Trump has come under heavy criticism in the wake of Monday’s Washington Post report revealing that he “went off script” and offered up “highly classified information” to Russian Foreign Minister Sergei Lavrov and Sergey Kislyak, the Russian ambassador to the U.S. There’s general agreement that Trump didn’t break the law by doing this, but experts have raised concerns that the disclosure may have compromised the U.S. partner that gathered the intelligence ― Israel, according to reports Tuesday.

But Trump would only be capable of inflicting this sort of damage if he were aware of specific details regarding the sources and methods used to compile the intelligence, reportedly pertaining to a plot by the so-called Islamic State to detonate laptop bombs on commercial airliners. And unnamed White House sources told the Times that Trump didn’t know these finer points, because he’s too lazy to glean them from the “great” intelligence reports he gets every day.

Here’s the relevant bit from the Times:

In private, three administration officials conceded that they could not publicly articulate their most compelling — and honest — defense of the president: that Mr. Trump, a hasty and indifferent reader of printed briefing materials, simply did not possess the interest or knowledge of the granular details of intelligence gathering to leak specific sources and methods of intelligence gathering that would do harm to United States allies.

That assessment doesn’t exactly inspire confidence in Trump, and it’s unclear if it’s even accurate. Indifferent or not, Trump may have disclosed the Iraqi city at the heart of the reported ISIS plot ― a carefully guarded detail that administration officials previously suggested could “get people killed.”

The bluntness of the anonymous White House officials’ defense of Trump is in line with reports portraying an administration on the brink of upheaval, with its near-constant state of crisis fueling intense bickering inside Trump’s inner circle.

Some officials now apparently view leaks to the press ― such as the one that led to Monday’s Post report ― as the best way to check Trump’s unconventional and often undisciplined style of leadership.

On Tuesday, conservative columnist Erick Erickson rose to the defense of one of the supposed leakers behind the Post story, arguing that sources are going to the media in hopes of producing an “intense blowback” that will force Trump to recognize his errors.

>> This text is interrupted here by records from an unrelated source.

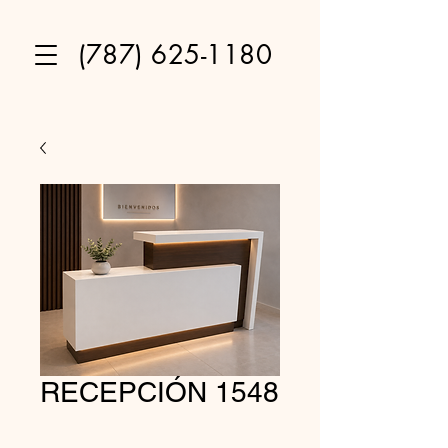
(787) 625-1180
RECEPCIÓN 1548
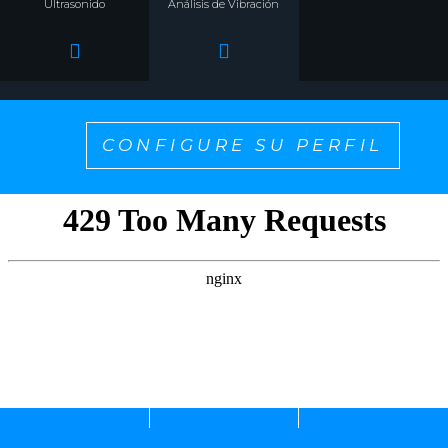
Ultrasonido
Análisis de Vibración
CONFIGURE SU PERFIL
¡SELECCIONE UNO PARA PERSONALIZAR EL
CONTENIDO QUE QUIERE VER!
Alineamiento + Balanceo
Gestión de Monitoreo de
Lubricación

“You can call these sources disloyal, traitors, or whatever you want,” wrote Erickson. “But please ask yourself a question — if the President, through inexperience and ignorance, is jeopardizing our national security and will not take advice or corrective action, what other means are available to get the President to listen and recognize the error of his ways?”

Trump and National Security Adviser H.R. McMaster have maintained that there was nothing inappropriate about the conversations with Russian officials. On Tuesday, McMaster said the president “wasn’t even aware of where this information came from” and “wasn’t briefed” on its source. Both Trump and McMaster have instead turned their focus on those responsible for the leaks, suggesting they pose a threat to national security.

But U.S. allies have already taken notice of Trump’s careless handling of intelligence, as well as the chaos it has produced. On Tuesday, a European official told The Associated Press that his country might halt intelligence-sharing efforts with the U.S.